▼▼▼

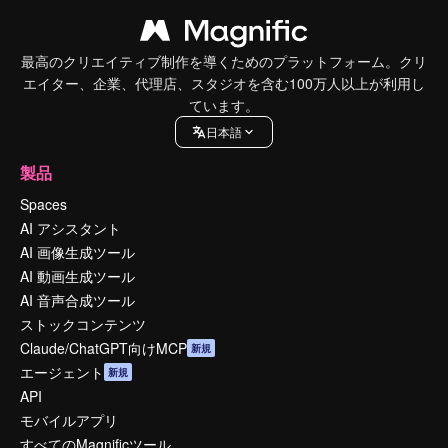
最高のクリエイティブ制作を導くためのプラットフォーム。クリ
エイター、企業、代理店、スタジオを含む100万人以上が利用し
ています。
日本語
製品
Spaces
AI アシスタント
AI 画像生成ツール
AI 動画生成ツール
AI 音声合成ツール
ストックコンテンツ
Claude/ChatGPT向けMCP
新規
エージェント
新規
API
モバイルアプリ
すべてのMagnificツール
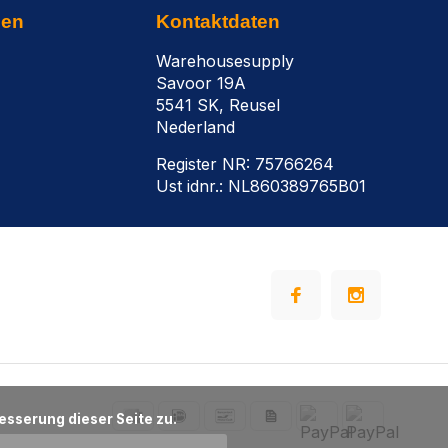
nen
Kontaktdaten
Warehousesupply
Savoor 19A
5541 SK, Reusel
Nederland
Register NR: 75766264
Ust idnr.: NL860389765B01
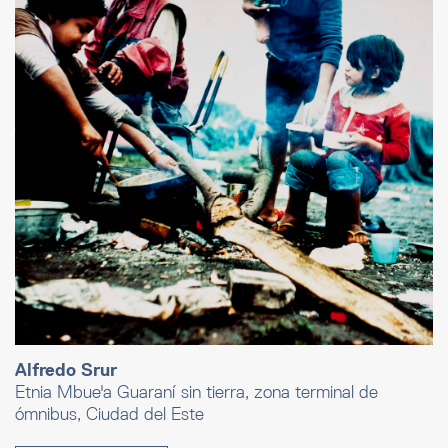
Alfredo Srur
Etnia Mbue'a Guaraní sin tierra, zona terminal de
ómnibus, Ciudad del Este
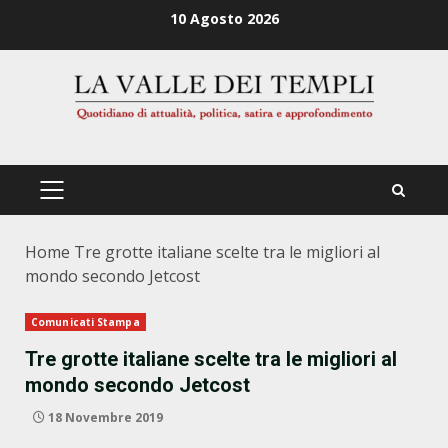
Zum
10 Agosto 2026
Inhalt
springen
PRIMÄRES
MENÜ
Home
Tre grotte italiane scelte tra le migliori al
mondo secondo Jetcost
Comunicati Stampa
Tre grotte italiane scelte tra le migliori al
mondo secondo Jetcost
18 Novembre 2019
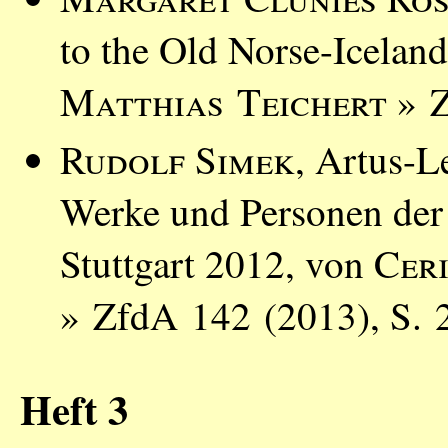
to the Old Norse-Icelan
Matthias Teichert
» Z
Rudolf Simek
, Artus-L
Werke und Personen der
Stuttgart 2012, von
Cer
» ZfdA 142 (2013), S. 
Heft 3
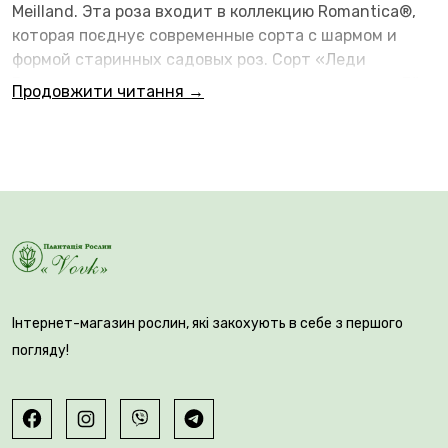
Meilland. Эта роза входит в коллекцию Romantica®,
которая поєднує современные сорта с шармом и
формой старинных садовых роз. Сорт «Леди
Романтика» имеет нежную, элегантную окраску. Её
Продовжити читання →
цветки сочетают кремово-белый, цвет слоновой
кости или бледно-розовый оттенок с абрикосовым,
персиковым или светло-жёлтым центром. Такой
мягкий градиент придаёт цветку винтажный,
романтичный облик.
Інтернет-магазин рослин, які закохують в себе з першого
погляду!
🌱 Цветки очень крупные, густомахровые, с большим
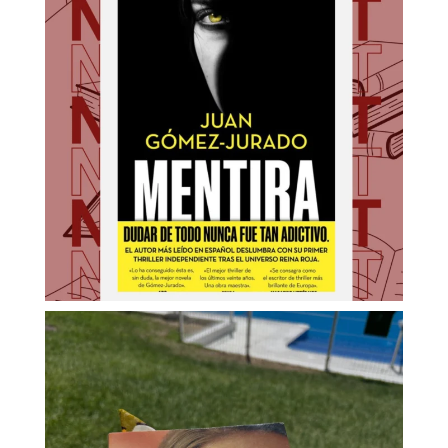
Nuestro Instagram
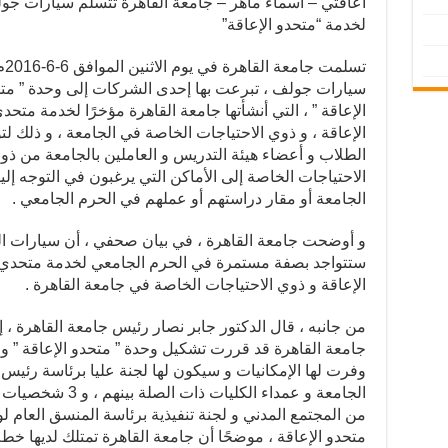
اعاقتي – اسماء ماهر – جامعة القاهرة تتسلم سيارات جو
لخدمة “متحدو الإعاقة”
سيارات جولف ، تبرعت بها إحدى الشركات إلى وحدة ” مت
الإعاقة ” ، التي أنشأتها جامعة القاهرة مؤخرًا لخدمة متحد
الإعاقة ، و ذوي الاحتياجات الخاصة في الجامعة ، و ذلك ل
الطلاب و أعضاء هيئة التدريس و العاملين بالجامعة من ذو
الاحتياجات الخاصة إلى الأماكن التي يرغبون في التوجه إلي
الجامعة أو مقار دراستهم أو عملهم في الحرم الجامعي .
و أوضحت جامعة القاهرة ، في بيان صحفي ، أن سيارات ا
ستتواجد بصفة مستمرة في الحرم الجامعي لخدمة متحدي
الإعاقة و ذوي الاحتياجات الخاصة في جامعة القاهرة .
من جانبه ، قال الدكتور جابر نصار رئيس جامعة القاهرة ، إ
جامعة القاهرة قد قررت تشكيل وحدة ” متحدو الإعاقة ” و 
وفرت لها الإمكانيات و سيكون لها لجنة عليا برئاسة رئيس
الجامعة و عمداء الكليات ذات الصلة بين
من المجتمع المدني و لجنة تنفيذية برئاسة المنسق العام ل
متحدو الإعاقة ، موضحًا أن جامعة القاهرة تمتلك لديها خط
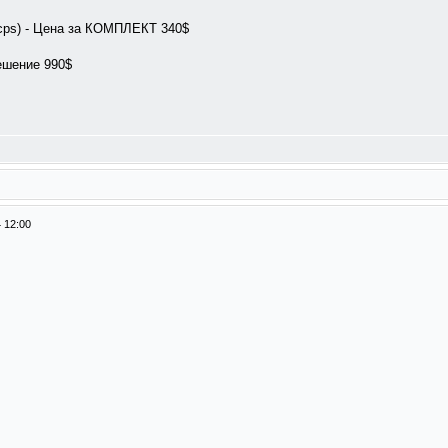
0cps) - Цена за КОМПЛЕКТ 340$
ешение 990$
 12:00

▲▲▲

• [GOAL OF THE EXERCISE]:
Copy the line showing "to the Old Norse-Icelan" exactly, along with each line after it through the end of the material above. Pictures stay out.

• [RESPONSE]:
to the Old Norse-Icelan
Matthias Teichert
» Z
Rudolf Simek
, Artus-L
Werke und Personen der
Stuttgart 2012, von
Cer
» ZfdA 142 (2013), S. 
Heft 3
Meilland. Эта роза входит в коллекцию Romantica®,
которая поєднує современные сорта с шармом и
формой старинных садовых роз. Сорт «Леди
Романтика» имеет нежную, элегантную окраску. Её
Продовжити читання →
цветки сочетают кремово-белый, цвет слоновой
кости или бледно-розовый оттенок с абрикосовым,
персиковым или светло-жёлтым центром. Такой
мягкий градиент придаёт цветку винтажный,
романтичный облик.
Інтернет-магазин рослин, які закохують в себе з першого
погляду!
🌱 Цветки очень крупные, густомахровые, с большим
Nuestro Instagram
اعاقتي – اسماء ماهر – جامعة القاهرة تتسلم سيارات جو
لخدمة “متحدو الإعاقة”
سيارات جولف ، تبرعت بها إحدى الشركات إلى وحدة ” مت
الإعاقة ” ، التي أنشأتها جامعة القاهرة مؤخرًا لخدمة متحد
الإعاقة ، و ذوي الاحتياجات الخاصة في الجامعة ، و ذلك ل
الطلاب و أعضاء هيئة التدريس و العاملين بالجامعة من ذو
الاحتياجات الخاصة إلى الأماكن التي يرغبون في التوجه إلي
الجامعة أو مقار دراستهم أو عملهم في الحرم الجامعي .
و أوضحت جامعة القاهرة ، في بيان صحفي ، أن سيارات ا
ستتواجد بصفة مستمرة في الحرم الجامعي لخدمة متحدي
الإعاقة و ذوي الاحتياجات الخاصة في جامعة القاهرة .
من جانبه ، قال الدكتور جابر نصار رئيس جامعة القاهرة ، إ
جامعة القاهرة قد قررت تشكيل وحدة ” متحدو الإعاقة ” و 
وفرت لها الإمكانيات و سيكون لها لجنة عليا برئاسة رئيس
الجامعة و عمداء الكليات ذات الصلة بين
من المجتمع المدني و لجنة تنفيذية برئاسة المنسق العام ل
متحدو الإعاقة ، موضحًا أن جامعة القاهرة تمتلك لديها خط
0cps) - Цена за КОМПЛЕКТ 340$
ешение 990$
 12:00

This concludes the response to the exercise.